Provided text –
=======

Tryptophan Residues from Cap Binding Slot in eIF4E Family Members: Their Contributions to Near-UV Circular Dichroism Spectra

Joanna Zuberek* and Agnieszka Stelmachowska

Division of Biophysics, Institute of Experimental Physics, Faculty of Physics, University of Warsaw, Warsaw, 02-089, Poland

*Corresponding Author:
Joanna Zuberek
Division of Biophysics, Institute of Experimental Physics
Faculty of Physics, University of Warsaw
Zwirki i Wigury 9302-089 Warsaw, Poland
Tel: +48225540781
Fax: +48225540771
E-mail: [email protected]

Received Date: June 22, 2017 Accepted Date: June 26, 2017 Published Date: June 30, 2017

Citation: Zuberek J, Stelmachowska A (2017) Tryptophan Residues from Cap Binding Slot in eIF4E Family Members: Their Contributions to Near-UV Circular Dichroism Spectra. J Phys Chem Biophys 7: 250. doi: 10.4172/2161-0398.1000250

Copyright: © 2017 Zuberek J, et al. This is an open-access article distributed under the terms of the Creative Commons Attribution License, which permits unrestricted use, distribution, and reproduction in any medium, provided the original author and source are credited.

=======

Problem description –
Retype the part of the article header above from "Received Date: June" to "source are credited.".

Recorded data –
=======

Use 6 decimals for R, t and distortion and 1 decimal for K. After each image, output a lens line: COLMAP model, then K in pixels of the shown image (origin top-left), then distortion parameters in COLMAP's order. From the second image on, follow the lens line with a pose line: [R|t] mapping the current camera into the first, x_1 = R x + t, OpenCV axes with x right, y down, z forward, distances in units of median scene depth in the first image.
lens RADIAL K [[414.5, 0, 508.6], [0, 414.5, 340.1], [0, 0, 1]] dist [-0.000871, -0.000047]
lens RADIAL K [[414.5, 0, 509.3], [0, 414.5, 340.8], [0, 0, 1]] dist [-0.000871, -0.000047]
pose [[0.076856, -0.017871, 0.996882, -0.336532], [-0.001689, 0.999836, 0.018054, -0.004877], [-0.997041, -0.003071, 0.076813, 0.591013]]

=======

Response –
Received Date: June 22, 2017 Accepted Date: June 26, 2017 Published Date: June 30, 2017

Citation: Zuberek J, Stelmachowska A (2017) Tryptophan Residues from Cap Binding Slot in eIF4E Family Members: Their Contributions to Near-UV Circular Dichroism Spectra. J Phys Chem Biophys 7: 250. doi: 10.4172/2161-0398.1000250

Copyright: © 2017 Zuberek J, et al. This is an open-access article distributed under the terms of the Creative Commons Attribution License, which permits unrestricted use, distribution, and reproduction in any medium, provided the original author and source are credited.